Friday, February 27, 2009


One look at the weather channel on Thursday morning reconfirmed that we had made the right call about leaving early. According to the weather map, we had missed the really bad weather by only about one-half inch (on the television screen anyway). And reading your comments from Thursday, it sounds like we missed snow, hail, sleet, and various other weather dangers that Tom and I are much too fragile to drive through.

We were on the road by 7:30 a.m. on Thursday and drove through the rest of Nebraska and into Colorado. After the miles and miles of the flatness of Nebraska, there’s nothing better than to see those Rocky Mountains coming up over the western horizon. The book-on-CD of the day was A Thousand Splendid Suns, written by Khaled Hosseini, the author of The Kite Runner. It’s amazing how many bad things can happen to good people, just because they happen to live in Afghanistan. My advice: just say “no” if the Taliban offers to take over your local government.

We arrived in Denver by 3 p.m. and by following a complicated set of directions (take I-70 to I-25 and drive 0.3 miles left and 0.1 miles right and turn onto this little road going west and that little road going right and type in the secret code to the gated community), we arrived at Tom’s sister’s home in Littleton, Colorado (on the southwest side of Denver).

We had a great time visiting—we arrived early enough to go hiking in the Red Rocks Amphitheater area. It felt terrific to go for a hike after sitting in the car for two days. After a dinner of grilled salmon, asparagus, and pumpkin praline pie (thereby undoing all the good done by the hiking), we hit the hay.

DATA »
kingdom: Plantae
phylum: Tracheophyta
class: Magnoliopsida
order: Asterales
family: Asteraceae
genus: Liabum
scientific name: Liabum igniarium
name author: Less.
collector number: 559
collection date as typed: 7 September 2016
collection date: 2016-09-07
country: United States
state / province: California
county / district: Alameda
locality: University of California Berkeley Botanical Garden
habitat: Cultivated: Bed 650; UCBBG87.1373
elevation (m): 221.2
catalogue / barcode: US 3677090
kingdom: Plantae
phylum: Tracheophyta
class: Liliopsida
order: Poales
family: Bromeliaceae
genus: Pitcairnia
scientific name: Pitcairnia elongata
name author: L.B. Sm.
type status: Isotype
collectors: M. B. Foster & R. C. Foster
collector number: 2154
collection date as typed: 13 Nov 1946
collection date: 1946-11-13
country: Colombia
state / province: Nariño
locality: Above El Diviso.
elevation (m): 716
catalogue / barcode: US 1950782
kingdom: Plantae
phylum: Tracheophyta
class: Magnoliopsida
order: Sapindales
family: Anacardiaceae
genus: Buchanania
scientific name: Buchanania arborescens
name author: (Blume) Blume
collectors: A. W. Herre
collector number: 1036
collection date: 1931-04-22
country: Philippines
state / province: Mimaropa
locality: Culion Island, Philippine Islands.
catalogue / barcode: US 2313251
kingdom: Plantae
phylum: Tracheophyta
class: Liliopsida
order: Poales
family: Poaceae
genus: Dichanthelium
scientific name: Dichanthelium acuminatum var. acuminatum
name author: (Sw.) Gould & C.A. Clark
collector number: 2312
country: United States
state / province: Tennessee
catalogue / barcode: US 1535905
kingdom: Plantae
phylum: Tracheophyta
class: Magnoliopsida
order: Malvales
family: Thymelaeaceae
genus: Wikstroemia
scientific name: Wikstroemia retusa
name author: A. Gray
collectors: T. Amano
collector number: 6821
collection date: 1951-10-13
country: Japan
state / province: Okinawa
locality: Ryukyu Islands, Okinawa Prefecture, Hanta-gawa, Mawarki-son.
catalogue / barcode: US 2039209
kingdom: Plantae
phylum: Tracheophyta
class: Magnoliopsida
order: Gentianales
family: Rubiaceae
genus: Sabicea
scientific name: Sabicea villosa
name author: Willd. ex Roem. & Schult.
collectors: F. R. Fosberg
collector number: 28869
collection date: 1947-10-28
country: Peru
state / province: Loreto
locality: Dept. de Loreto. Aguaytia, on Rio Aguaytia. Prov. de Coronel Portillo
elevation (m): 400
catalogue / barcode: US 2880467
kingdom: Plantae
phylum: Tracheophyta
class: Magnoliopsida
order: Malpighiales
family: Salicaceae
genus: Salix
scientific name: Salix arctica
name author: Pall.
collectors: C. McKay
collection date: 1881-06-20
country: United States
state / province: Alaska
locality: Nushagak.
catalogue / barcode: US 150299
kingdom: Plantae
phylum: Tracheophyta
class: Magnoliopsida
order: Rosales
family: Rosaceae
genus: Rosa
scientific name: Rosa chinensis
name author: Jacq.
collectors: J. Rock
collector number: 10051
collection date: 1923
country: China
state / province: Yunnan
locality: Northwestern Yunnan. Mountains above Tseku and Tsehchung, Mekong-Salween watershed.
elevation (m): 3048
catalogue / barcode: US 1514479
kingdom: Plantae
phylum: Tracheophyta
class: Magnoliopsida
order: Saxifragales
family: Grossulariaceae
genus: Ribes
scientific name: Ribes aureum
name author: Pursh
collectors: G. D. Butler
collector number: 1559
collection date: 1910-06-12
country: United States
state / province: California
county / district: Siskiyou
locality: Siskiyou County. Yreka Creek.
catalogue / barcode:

REQUESTS »
1. Sum up the road-trip post in two sentences.
2. Retype the part of the road-trip post starting with "We arrived in" and going on through "side of Denver).".

TASK-BY-TASK ANSWERS »
1. By leaving early on Thursday, the writer and Tom missed a band of bad weather and drove through the rest of Nebraska into Colorado, listening to A Thousand Splendid Suns on CD. After following a complicated set of directions to Tom's sister's home in Littleton, they hiked in the Red Rocks Amphitheater area and had a dinner of grilled salmon, asparagus, and pumpkin praline pie.

2.
We arrived in Denver by 3 p.m. and by following a complicated set of directions (take I-70 to I-25 and drive 0.3 miles left and 0.1 miles right and turn onto this little road going west and that little road going right and type in the secret code to the gated community), we arrived at Tom’s sister’s home in Littleton, Colorado (on the southwest side of Denver).